São dessa época os escritos batizados de newyorkaises, projeto de livro que se desdobrou em cartas, poemas, artigos, ensaios, anotações e comentários, também chamados pelo autor dos penetráveis e parangolés de “conglomerados”. Até então nunca publicada, a obra é objeto de estudo do pesquisador Frederico Coelho em seu Livro ou Livro-me – Os Escritos Babilônicos de Hélio Oiticica (1971-1978), lançado recentemente pela Editora da Universidade Estadual do Rio de Janeiro (EdUERJ).

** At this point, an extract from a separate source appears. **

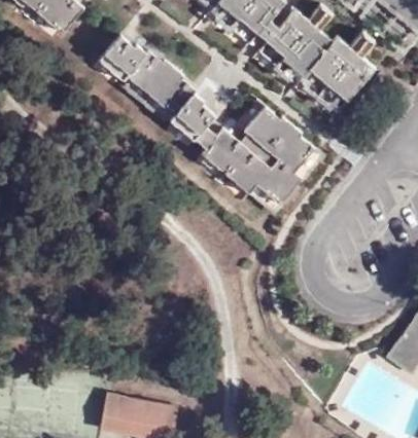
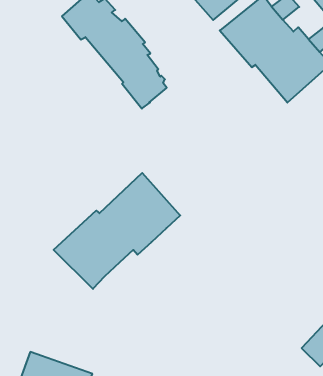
building: [202,102,313,200] -> none
building: none -> [54,173,180,289]

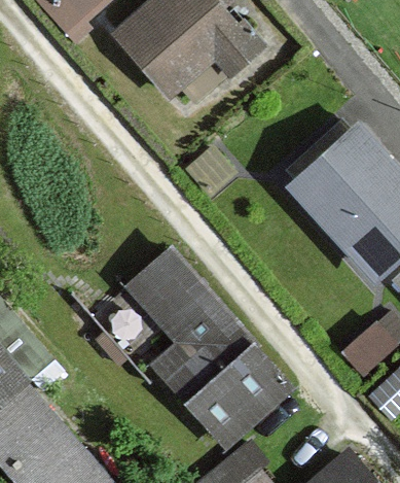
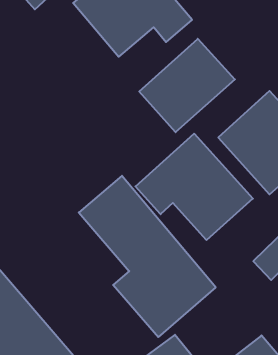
building: none -> [139,39,235,132]
building: none -> [135,134,253,240]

O livro (ou o não livro) de Oiticica tem suas raízes na troca de diálogos com quatro amigos escritores: Silviano Santiago, Waly Salomão e os irmãos Campos. É possível detectar o impacto que teve sobre Oiticica duas obras desse grupo: Galáxias, de Haroldo de Campos, e Me Segura que Eu Vou Dar um Troço, de Waly Sailormoon/Salomão. Estavam lançadas as sementes do que, ao menos, em princípio, pretendia ser um registro literário das impressões do artista sobre a Babilônia, Barnbilônia, na categoria das obras de autores estrangeiros que escreveram sobre Nova York, como Federico Garcia Lorca, em Poeta em Nova York, e Sousândrade em O Inferno de Wall Street.
Assim como Oiticica abraçou e assumiu o experimental nas artes plásticas, não foi diferente em sua incursão pela literatura. Os escritos exploram experiências de linguagem e formato. Mescla idiomas, inventa e funde palavras, abre espaço para recortes e fotografias, preocupa-se com o “desenho” da página, às vezes, dando a impressão de que a forma importa mais que o conteúdo. Promove associações criativas entre músicos, poetas, teóricos e suas obras em um diálogo que une Ezra Pound, Jimi Hendrix, Nietzche, Rolling Stones, Malevich, Yoko Ono, Gertrude Stein e The Kinks.
Pode-se dizer que toda a obra de Oiticica – incluindo seus conglomerados – caracteriza-se como trabalho em progressão/work in progress. Arte que se reinventa e se transforma a todo instante, não inacabada, mas sempre em aberto.